## Collected data
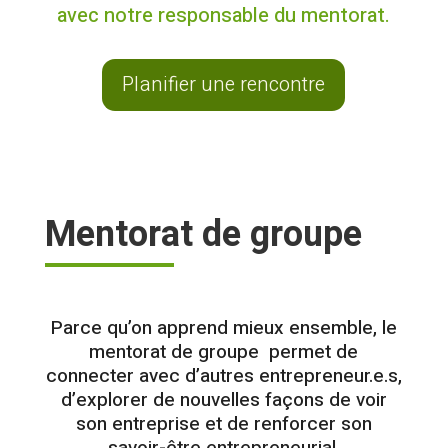
avec notre responsable du mentorat.
Planifier une rencontre
Mentorat de groupe
Parce qu’on apprend mieux ensemble, le
mentorat de groupe permet de
connecter avec d’autres entrepreneur.e.s,
d’explorer de nouvelles façons de voir
son entreprise et de renforcer son
savoir-être entrepreneurial.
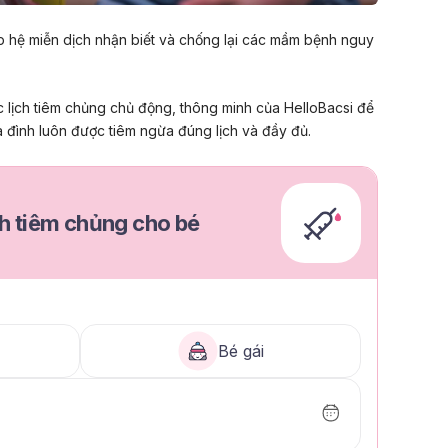
p hệ miễn dịch nhận biết và chống lại các mầm bệnh nguy
 lịch tiêm chủng chủ động, thông minh của HelloBacsi để
 đình luôn được tiêm ngừa đúng lịch và đầy đủ.
ch tiêm chủng cho bé
Bé gái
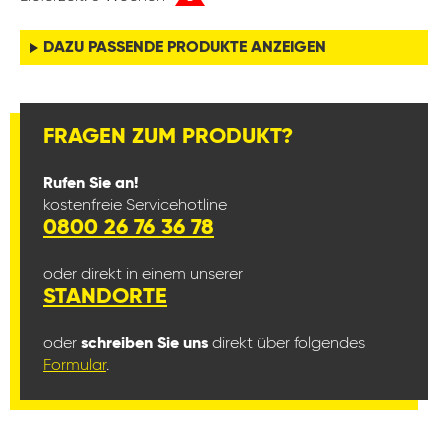
DAZU PASSENDE PRODUKTE ANZEIGEN
FRAGEN ZUM PRODUKT?
Rufen Sie an!
kostenfreie Servicehotline
0800 26 76 36 78
oder direkt in einem unserer
STANDORTE
oder
schreiben Sie uns
direkt über folgendes
Formular
.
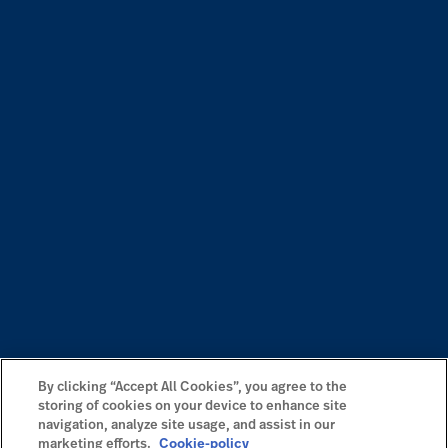
By clicking “Accept All Cookies”, you agree to the
storing of cookies on your device to enhance site
navigation, analyze site usage, and assist in our
marketing efforts.
Cookie-policy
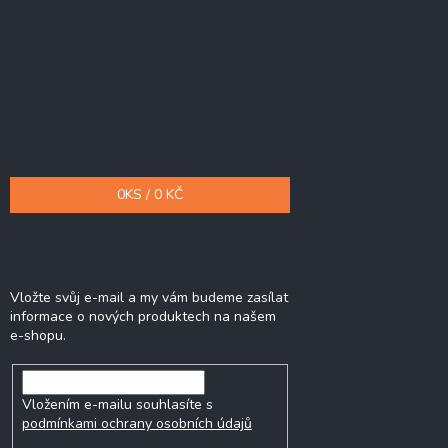
Přijímáme online platby
Nákupní košík
0
KS /
0 KČ
Odebírat newsletter
Vložte svůj e-mail a my vám budeme zasílat
informace o nových produktech na našem
e-shopu.
Vložením e-mailu souhlasíte s
podmínkami ochrany osobních údajů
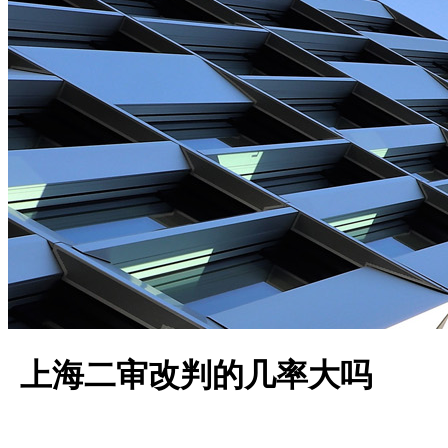
上海二审改判的几率大吗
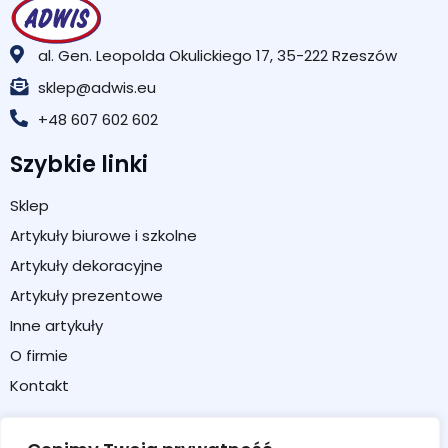
al. Gen. Leopolda Okulickiego 17, 35-222 Rzeszów
sklep@adwis.eu
+48 607 602 602
Szybkie linki
Sklep
Artykuły biurowe i szkolne
Artykuły dekoracyjne
Artykuły prezentowe
Inne artykuły
O firmie
Kontakt
Strefa klienta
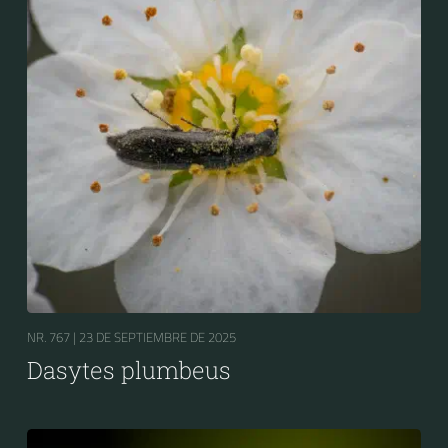
NR. 767 |
23 DE SEPTIEMBRE DE 2025
Dasytes plumbeus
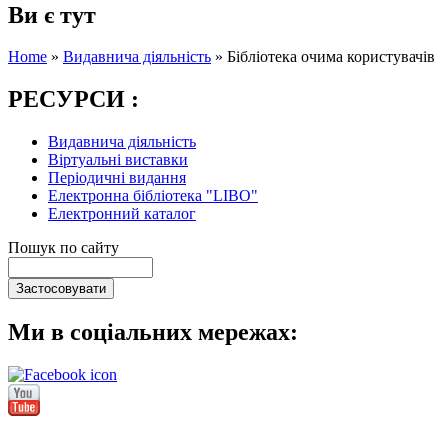
Ви є тут
Home
»
Видавнича діяльність
»
Бібліотека очима користувачів
РЕСУРСИ :
Видавнича діяльність
Віртуальні виставки
Періодичні видання
Електронна бібліотека "LIBO"
Електронний каталог
Пошук по сайту
Ми в соціальних мережах:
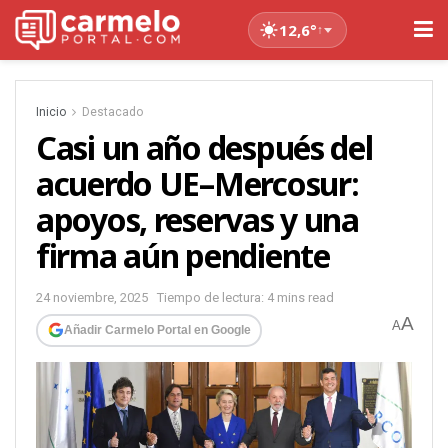
12,6°
↑
Inicio
Destacado
Casi un año después del
acuerdo UE–Mercosur:
apoyos, reservas y una
firma aún pendiente
24 noviembre, 2025
Tiempo de lectura: 4 mins read
A
A
Añadir Carmelo Portal en Google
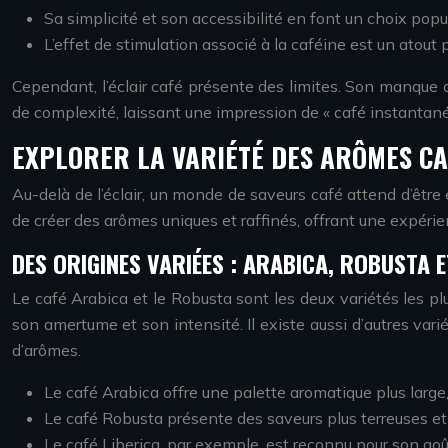
Sa simplicité et son accessibilité en font un choix pop
L’effet de stimulation associé à la caféine est un atout 
Cependant, l’éclair café présente des limites. Son manque d
de complexité, laissant une impression de « café instantané
EXPLORER LA VARIÉTÉ DES ARÔMES CA
Au-delà de l’éclair, un monde de saveurs café attend d’être
de créer des arômes uniques et raffinés, offrant une expéri
DES ORIGINES VARIÉES : ARABICA, ROBUSTA E
Le café Arabica et le Robusta sont les deux variétés les pl
son amertume et son intensité. Il existe aussi d’autres var
d’arômes.
Le café Arabica offre une palette aromatique plus large,
Le café Robusta présente des saveurs plus terreuses et
Le café Liberica, par exemple, est reconnu pour son goût 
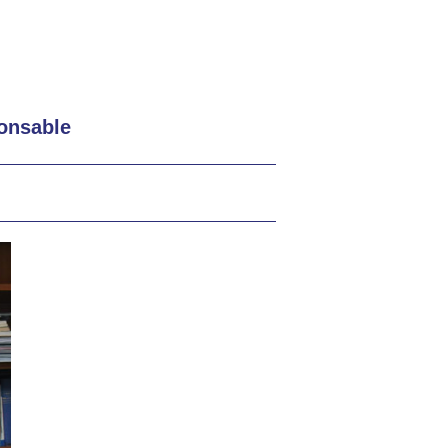
ponsable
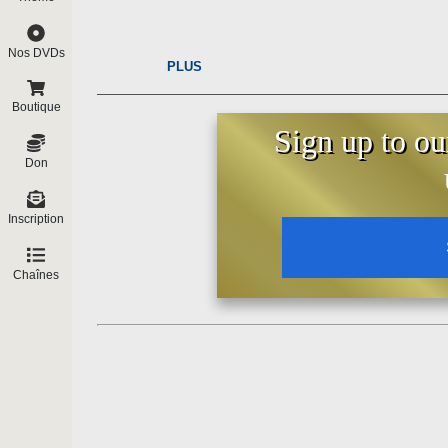
Nos DVDs
PLUS
Boutique
Sign up to ou
Don
Inscription
Chaînes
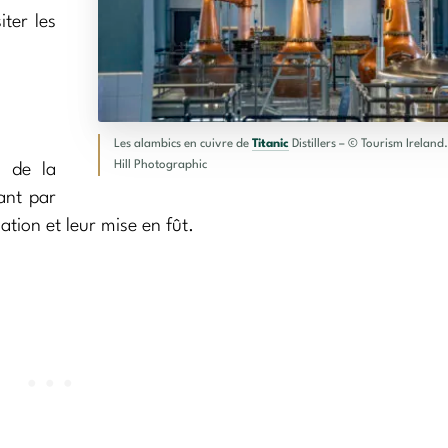
iter les
Les alambics en cuivre de
Titanic
Distillers – © Tourism Ireland
Hill Photographic
s de la
sant par
lation et leur mise en fût.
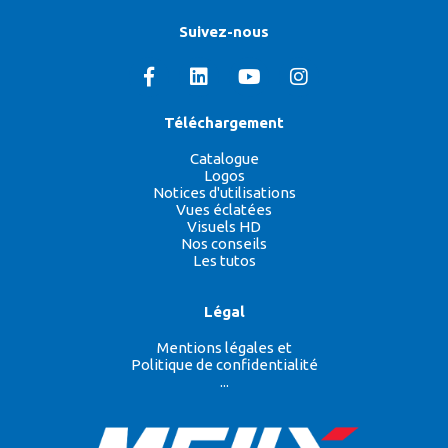
Suivez-nous
Téléchargement
Catalogue
Logos
Notices d'utilisations
Vues éclatées
Visuels HD
Nos conseils
Les tutos
Légal
Mentions légales et
Politique de confidentialité
...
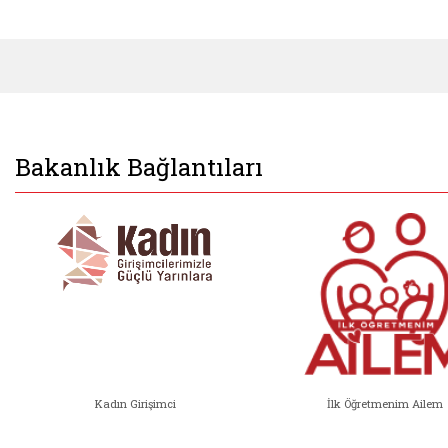
Bakanlık Bağlantıları
Kadın Girişimci
İlk Öğretmenim Ailem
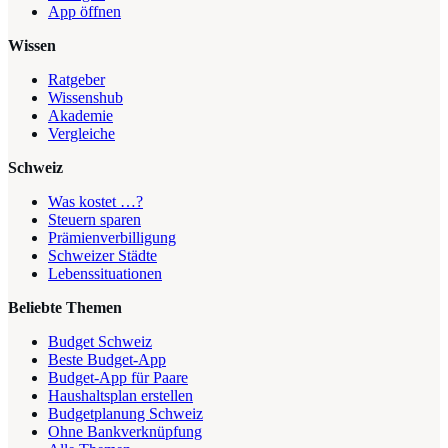
App öffnen
Wissen
Ratgeber
Wissenshub
Akademie
Vergleiche
Schweiz
Was kostet …?
Steuern sparen
Prämienverbilligung
Schweizer Städte
Lebenssituationen
Beliebte Themen
Budget Schweiz
Beste Budget-App
Budget-App für Paare
Haushaltsplan erstellen
Budgetplanung Schweiz
Ohne Bankverknüpfung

## ABOUT THIS EXERCISE
Wherever a line in the data above contains the word "saveurs", copy that line.

## ANSWER
Au-delà de l’éclair, un monde de saveurs café attend d’être
Le café Robusta présente des saveurs plus terreuses et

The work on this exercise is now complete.